Still, because many American institutions are run by white people, this is ultimately a criticism of individuals. And when it turns out that many of these individuals are compassionate and caring people, whiteness scholars circumvent this reality by insisting whites unknowingly perpetuate white privilege and white supremacy, because Whiteness makes them blind to such injustices. In other words, whiteness scholars are saying the cultures, behaviors, and attitudes of whites make them unwitting racists — a situation that can only be corrected through proper White Racial Identity Development (WRID), which in essence is the political indoctrination of whites into the world of race-based identity politics and anti-racist activism; if you’re white and don’t want to be labeled a “racist,” you must fully adopt as dogma an anti-racist ideology.

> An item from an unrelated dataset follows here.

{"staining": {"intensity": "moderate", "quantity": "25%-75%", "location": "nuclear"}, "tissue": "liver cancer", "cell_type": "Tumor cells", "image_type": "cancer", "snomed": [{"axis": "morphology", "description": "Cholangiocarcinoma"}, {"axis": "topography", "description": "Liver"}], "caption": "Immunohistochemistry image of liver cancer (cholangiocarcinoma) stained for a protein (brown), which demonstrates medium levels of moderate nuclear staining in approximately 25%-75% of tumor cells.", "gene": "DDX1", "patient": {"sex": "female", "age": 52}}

While some whites do exhibit discriminatory behaviors and attitudes, the majority of white people in 2020 America are not racist or discriminatory (Welcoming Whiteness uses a traditional good/bad definition of racism), and as studies show, do not suffer from the kinds of implicit biases whiteness scholars claim. But this doesn’t matter to whiteness scholars and social justice advocates who intend to turn the property of Whiteness into the commodity of racism. All whites must be held accountable and be on board with the deconstruction of their own cultures, behaviors, and attitudes, which will supposedly empower people of color; ultimately, however, this zero-sum approach does not empower people of color, as the control now lies with those who forward identity politics and benefit from the commodity of racism (AKA: politicians, activist groups, and whiteness scholars themselves).
Nevertheless, this is at the heart of the anti-racist definition of “Whiteness,” which serves as a convenient “ghost in the machine” of society, because it can hold individual white people accountable for all manner of social ills and oppression, usurp their resources and exploit them politically, while claiming to address inequality at the “institutional” or “systemic” levels only.
Educators should adhere to the mainstream definition of “Whiteness.” The zero-sum fallacy of “Whiteness” is inappropriate in American educational settings, as it does little to empower people of color, and violates Federal anti-discrimination EEO laws.